▶ _Brief_
Two lines in the listing below mark the span: one contains "vfov_deg: 85.7" and one contains "focal_mm: 3.99". Reproduce both of them and everything between, exactly.

▶ _Exercise material_
* * * * * * * * *
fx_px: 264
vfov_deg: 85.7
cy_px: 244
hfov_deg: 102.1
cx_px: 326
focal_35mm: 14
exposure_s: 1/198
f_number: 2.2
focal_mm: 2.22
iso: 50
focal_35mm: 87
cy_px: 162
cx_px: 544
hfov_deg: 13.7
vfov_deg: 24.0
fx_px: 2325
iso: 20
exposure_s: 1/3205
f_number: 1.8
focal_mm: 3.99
* * * * * * * * *
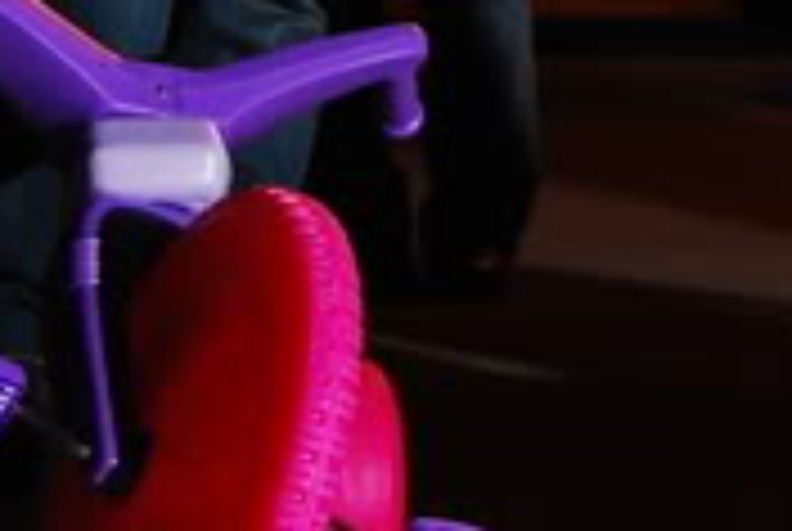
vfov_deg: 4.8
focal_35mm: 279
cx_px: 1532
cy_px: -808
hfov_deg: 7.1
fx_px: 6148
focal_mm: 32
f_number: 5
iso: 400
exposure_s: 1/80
* * * * * * * * *
▶ _Exercise solution_
vfov_deg: 85.7
cy_px: 244
hfov_deg: 102.1
cx_px: 326
focal_35mm: 14
exposure_s: 1/198
f_number: 2.2
focal_mm: 2.22
iso: 50
focal_35mm: 87
cy_px: 162
cx_px: 544
hfov_deg: 13.7
vfov_deg: 24.0
fx_px: 2325
iso: 20
exposure_s: 1/3205
f_number: 1.8
focal_mm: 3.99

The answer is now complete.